Updated: Jul 8, 2020
2020 has been quite the year so far! Quarantine has definitely been an interesting experience that has highlighted some very large differences between my husband and I. One being, he's an extrovert and likes to be surrounded by noise and activity. He usually has music playing in the background while talking on the phone AND he talks to people he's never met before! He's an amazing man! And... amazingly different from me! I love peace and quiet. A great day for me is me cuddled up alone with a great book or spending time with one or two friends. I'm sensitive to lots of noise. I watch TV or listen to music. I listen to music or talk on the phone. Can you see the potential for conflict? Relationships have a way of bringing out not only the amazing things about each other but the not so amazing things as well.

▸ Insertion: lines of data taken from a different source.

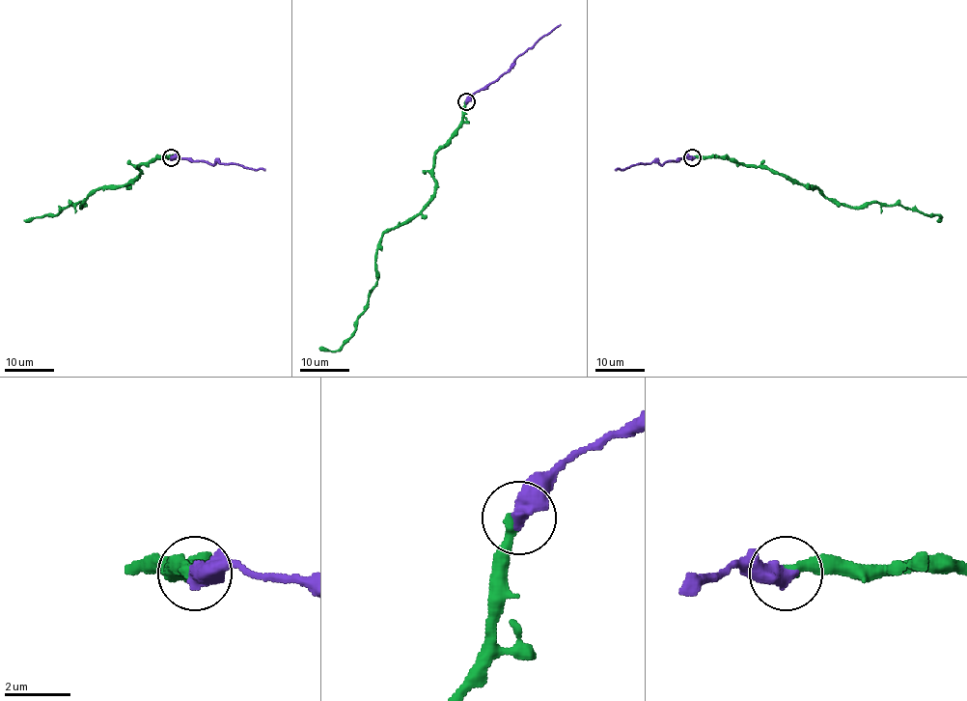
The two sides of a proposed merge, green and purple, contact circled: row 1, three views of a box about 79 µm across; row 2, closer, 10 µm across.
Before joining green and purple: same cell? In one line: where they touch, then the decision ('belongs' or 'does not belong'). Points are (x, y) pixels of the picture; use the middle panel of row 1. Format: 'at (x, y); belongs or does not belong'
at (466, 101); does not belong

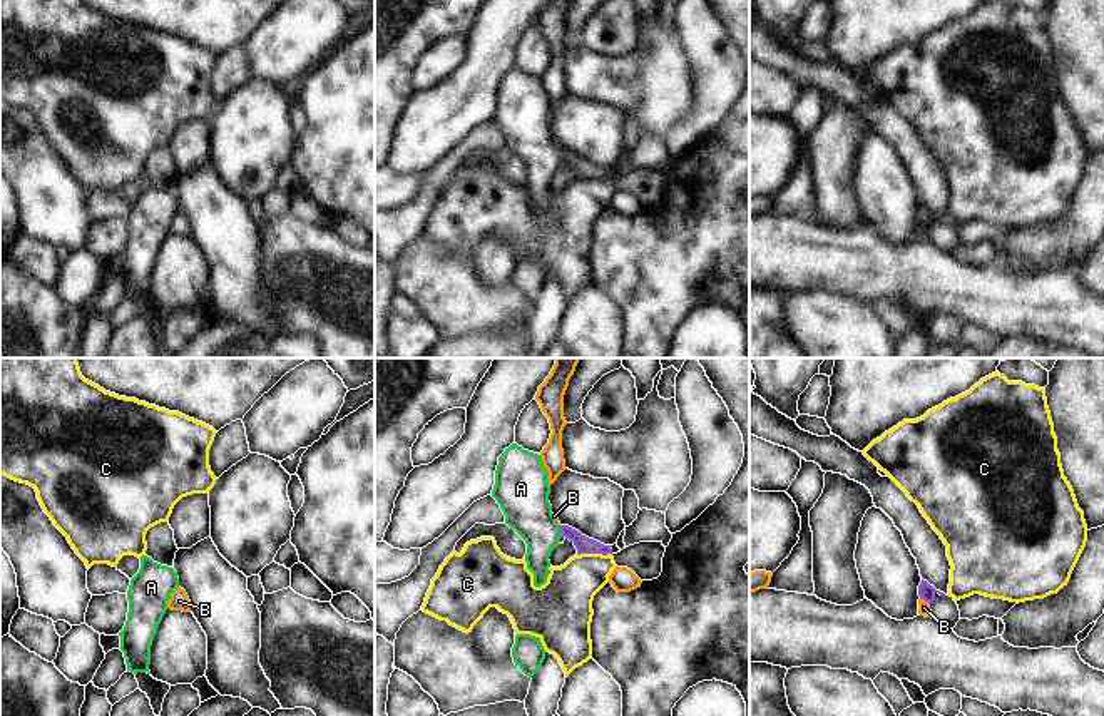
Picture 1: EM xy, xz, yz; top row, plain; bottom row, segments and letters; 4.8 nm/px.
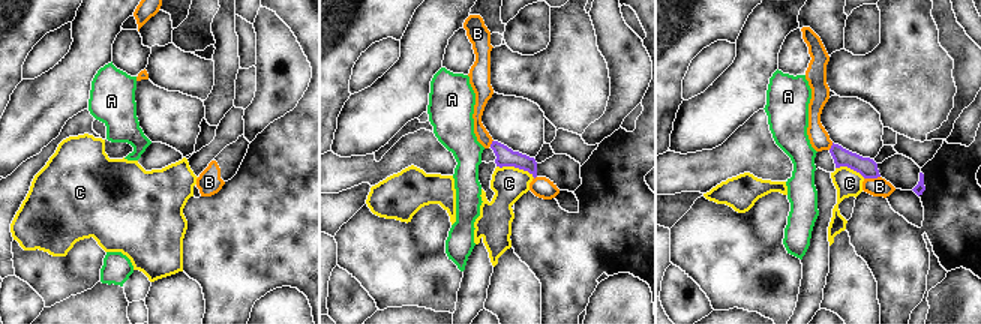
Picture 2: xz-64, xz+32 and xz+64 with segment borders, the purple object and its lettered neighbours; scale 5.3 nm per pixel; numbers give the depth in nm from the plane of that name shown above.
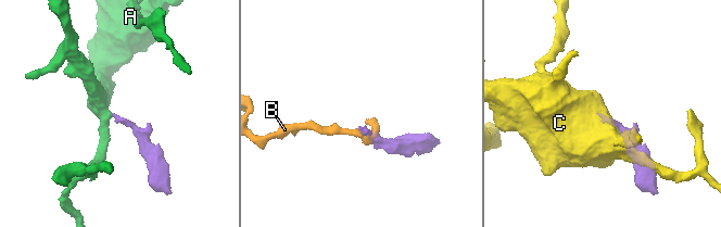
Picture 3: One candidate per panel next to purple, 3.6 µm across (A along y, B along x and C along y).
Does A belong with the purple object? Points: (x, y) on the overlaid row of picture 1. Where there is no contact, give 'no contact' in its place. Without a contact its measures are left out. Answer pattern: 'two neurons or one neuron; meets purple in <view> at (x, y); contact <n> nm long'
one neuron; meets purple in xz at (559, 529); contact 70 nm long

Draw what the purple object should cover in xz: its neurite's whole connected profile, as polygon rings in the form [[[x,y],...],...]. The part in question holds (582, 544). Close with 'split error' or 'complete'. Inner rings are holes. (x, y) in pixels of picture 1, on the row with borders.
[[[512,443],[498,457],[492,497],[500,505],[505,524],[527,544],[525,562],[540,587],[550,574],[550,554],[562,537],[569,539],[577,554],[612,554],[611,545],[582,535],[569,525],[559,525],[549,502],[549,472],[539,453]]]; split error

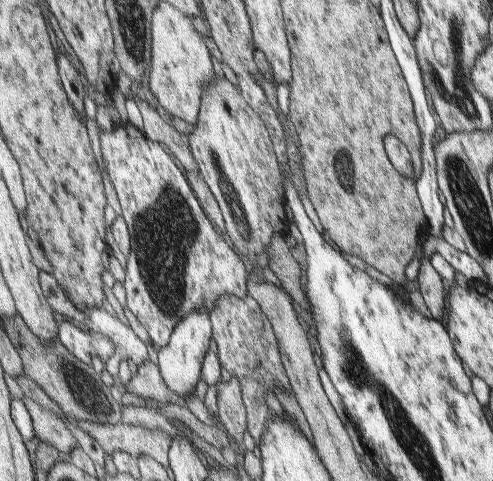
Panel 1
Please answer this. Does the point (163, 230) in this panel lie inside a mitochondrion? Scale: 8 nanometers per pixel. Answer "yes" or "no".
yes

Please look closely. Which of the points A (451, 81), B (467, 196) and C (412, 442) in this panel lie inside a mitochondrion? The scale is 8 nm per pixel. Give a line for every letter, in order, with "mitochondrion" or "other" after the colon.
A: mitochondrion
B: mitochondrion
C: mitochondrion

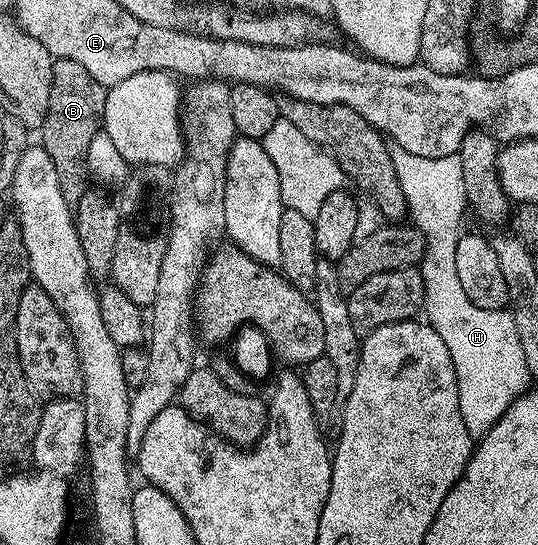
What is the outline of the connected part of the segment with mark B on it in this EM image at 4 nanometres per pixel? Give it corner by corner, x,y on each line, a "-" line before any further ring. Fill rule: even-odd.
54,59
51,70
51,98
47,106
45,121
39,129
40,147
47,150
51,166
59,178
59,190
71,206
76,206
87,191
85,179
90,179
88,147
97,132
102,131
105,114
106,89
79,62

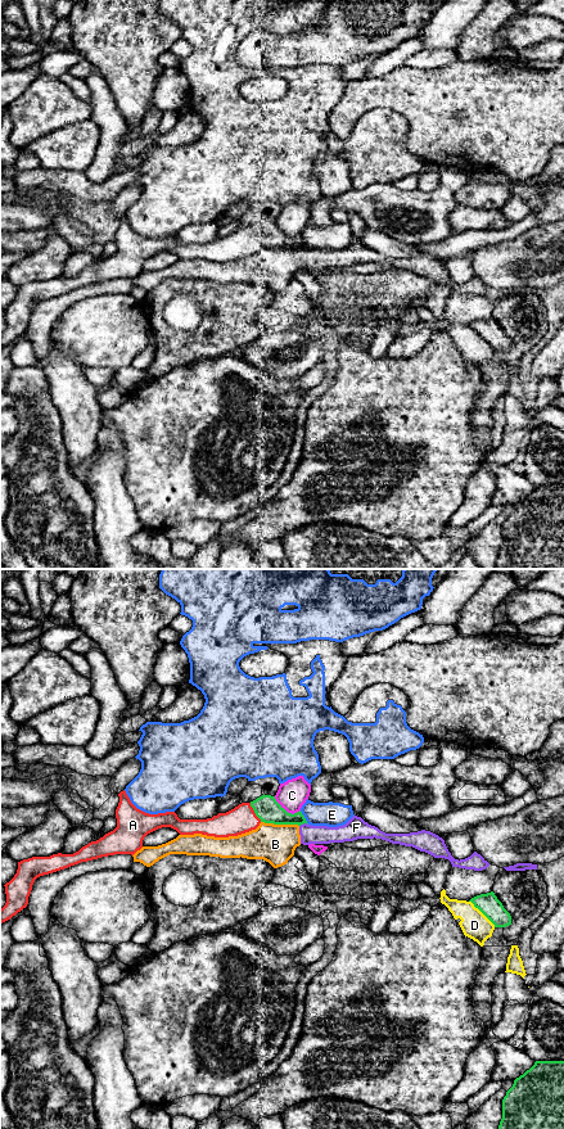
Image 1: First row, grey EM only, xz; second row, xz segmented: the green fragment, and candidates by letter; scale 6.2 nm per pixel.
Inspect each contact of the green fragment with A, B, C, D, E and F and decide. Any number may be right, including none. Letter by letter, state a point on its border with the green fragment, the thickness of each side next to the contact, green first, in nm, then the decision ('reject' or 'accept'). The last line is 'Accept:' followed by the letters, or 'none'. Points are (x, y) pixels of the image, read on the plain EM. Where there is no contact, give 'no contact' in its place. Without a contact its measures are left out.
A: xz (255, 236) | 160/170 nm | accept
B: xz (280, 248) | 160/240 nm | reject
C: xz (285, 235) | 160/180 nm | reject
D: xz (482, 337) | 140/170 nm | reject
E: xz (303, 242) | 160/160 nm | reject
F: xz (303, 247) | 160/110 nm | reject
Accept: A

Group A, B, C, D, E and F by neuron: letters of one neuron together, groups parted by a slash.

I firmly believe that the healthier I am and the more I deal with my own identity and self worth the better my relationships will be. I can never fully love and accept someone else's differences unless I can identify, accept and love my own. So... how do we get to the point where we can see who we are, accept and appreciate that we're different from others, accept the truth that we're not bad, and that they aren't either? How do we get to a point where we can see and value each others differences instead of be wounded by them? We learn, discover and grow! I'd like to invite you to take a journey with me. Where we explore who you are, what you're made to do. We'll discover what you value most, and how you live that out personally and professionally. As a certified coach with "The Pathmaker" assessment I'd love to journey with you to discover your unique design, passion and purpose as well as how you live that out in your relationships and/or in your profession.
For now here's a couple questions to ask yourself as you start your journey of self discovery.
If I could do one thing without fear of failing what would it be?
Do I tend to "think" about situations or people or "feel" about situations or people?
What legacy do I want to leave? What steps am I taking to make sure that's truly what people remember about me?